Pensate a una famiglia. Padre, madre, fratello o sorella e qualche amico. Due famiglie, in realtà. Pensate alla gioia con cui viene accolta la notizia che le loro figlie, sorelle, amiche sono state liberate. Poi pensate ai dirimpettai, alle persone che abitano nello stesso palazzo o magari al panettiere, Nando, che come prepara il pane lui, nessuno. Il commento più frequente potrebbe essere meno male che sono tornate a casa oppure povere ragazze o siamo contenti per le loro famiglie. Ci scappa anche un potevano starsene a casa loro, ma bonario, pronunciato da nonno Vincenzo o dalla zia Giulia.
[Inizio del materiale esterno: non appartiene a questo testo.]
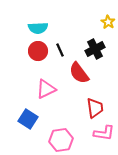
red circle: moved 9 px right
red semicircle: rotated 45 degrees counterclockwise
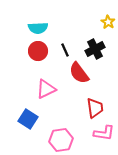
black line: moved 5 px right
Già all’altezza dell’edicola i commenti cambiano tono. Chi va a comprare il giornale, forse Giusto ed Elvira per primi, nel leggere la notizia scuotono il capo alla cifra presunta del riscatto e si lasciano sfuggire un insulto a fior di labbra. No, non possono essere Giusto e sua moglie, appartengono a una generazione per cui gli insulti vanno solo pensati. Forse quegli altri due lì, più giovani, Davide e Marco o Stefania, mentre andavano a piedi al lavoro e guardavano distrattamente i titoli. Giuseppe, l’edicolante, non li ha mai visti acquistare un quotidiano, sbirciano appena. Ai confini del paese gli insulti sono aumentati, ma questa volta non si riferiscono al riscatto, sono rivolti alle due ragazze e diventano fiume appena lambiscono quel luogo non luogo, ad alta velocità e bassissima responsabilità, che è la rete. Più o meno come sarà successo tra ieri e oggi nel caso di Greta Ramelli e Vanessa Marzullo.
Non riporto gli insulti, non vi dico neanche di andarli a leggere, siete perfettamente in grado di immaginarli; anzi no, leggeteli, potrei sempre esagerare: è sufficiente scorrere i commenti dei quotidiani on-line che hanno riportato la notizia. C’è persino chi si è sentito turbato dal fatto che, scese dall’aereo, le due ragazze si fossero protette con il cappuccio, troppo simili nell’aspetto a donne con il capo coperto per motivi culturali e religiosi. Come non fossero state prigioniere, stanche e spaventate o la pista d’atterraggio probabilmente ingombra di auto di Stato, carabinieri e magari avessero un paio di potenti riflettori puntati addosso per consentire le riprese televisive.
Non è una questione di opinioni sulla vicenda o risultanze investigative. Si può pensare, dire e scrivere che le cooperanti italiane hanno cercato di svolgere un compito umanitario oppure che sono state delle incoscienti, manovrate, impreparate o avessero finalità ulteriori non dichiarate, è legittimo. Per il resto non c’è niente da fare, appena eventi un po’ controversi hanno per soggetti donne, sembrano azionare una gigantesca catapulta che riporta taluni, sulla soglia delle caverne, producendo come massima sintesi di vicende complesse, epiteti a sfondo sessista. E non si tratta di pochi, trascurabili casi. Ma non appartenevamo alla civiltà che rispetta e valorizza la componente femminile dell’umanità, anziché coprirla, venderla o farla esplodere, da bambina, nei mercati?